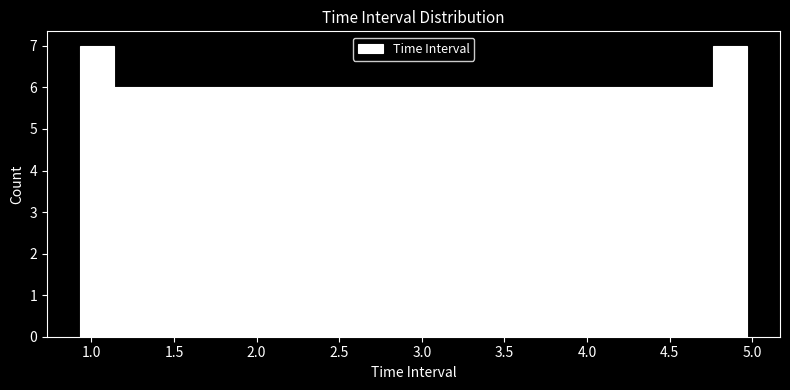

Reading left to right, list every bar in this chart as the range it spans on the x-axis followed by its height. Neither the bar edges nor the heights are printed on the chart, so give them approximately, as read against the axes.

0.95 to 1.15: 7
1.15 to 1.35: 6
1.35 to 1.55: 6
1.55 to 1.75: 6
1.75 to 1.95: 6
1.95 to 2.15: 6
2.15 to 2.35: 6
2.35 to 2.55: 6
2.55 to 2.75: 6
2.75 to 2.95: 6
2.95 to 3.15: 6
3.15 to 3.35: 6
3.35 to 3.55: 6
3.55 to 3.75: 6
3.75 to 3.95: 6
3.95 to 4.15: 6
4.15 to 4.35: 6
4.35 to 4.55: 6
4.55 to 4.75: 6
4.75 to 4.95: 7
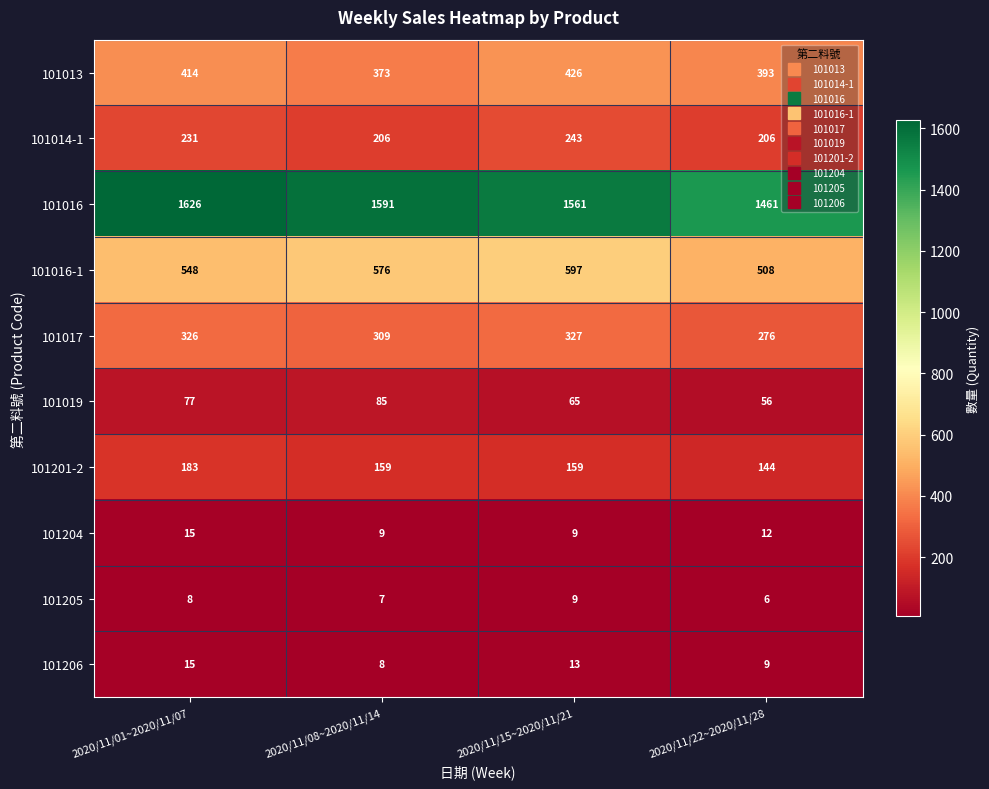

What is the smallest value displayed?

6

_ _ _ _

* Task to carry out
Count how many lines in the material above contain the string "axis", matching case exactly, and give only that number.

* Written response
1